BRIEF:
Would you return the material below exactly, with no line left out?

SOURCE INFORMATION:
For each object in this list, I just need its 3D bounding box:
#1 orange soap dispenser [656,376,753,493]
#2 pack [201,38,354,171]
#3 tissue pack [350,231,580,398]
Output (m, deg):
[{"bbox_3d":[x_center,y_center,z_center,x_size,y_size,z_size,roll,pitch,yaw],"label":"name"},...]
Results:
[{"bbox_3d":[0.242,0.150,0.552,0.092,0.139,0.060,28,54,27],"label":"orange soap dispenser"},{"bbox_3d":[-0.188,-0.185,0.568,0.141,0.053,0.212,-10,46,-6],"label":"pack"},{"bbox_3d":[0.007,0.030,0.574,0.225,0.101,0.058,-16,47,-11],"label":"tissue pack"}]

OUTPUT:
For each object in this list, I just need its 3D bounding box:
#1 orange soap dispenser [656,376,753,493]
#2 pack [201,38,354,171]
#3 tissue pack [350,231,580,398]
Output (m, deg):
[{"bbox_3d":[x_center,y_center,z_center,x_size,y_size,z_size,roll,pitch,yaw],"label":"name"},...]
Results:
[{"bbox_3d":[0.242,0.150,0.552,0.092,0.139,0.060,28,54,27],"label":"orange soap dispenser"},{"bbox_3d":[-0.188,-0.185,0.568,0.141,0.053,0.212,-10,46,-6],"label":"pack"},{"bbox_3d":[0.007,0.030,0.574,0.225,0.101,0.058,-16,47,-11],"label":"tissue pack"}]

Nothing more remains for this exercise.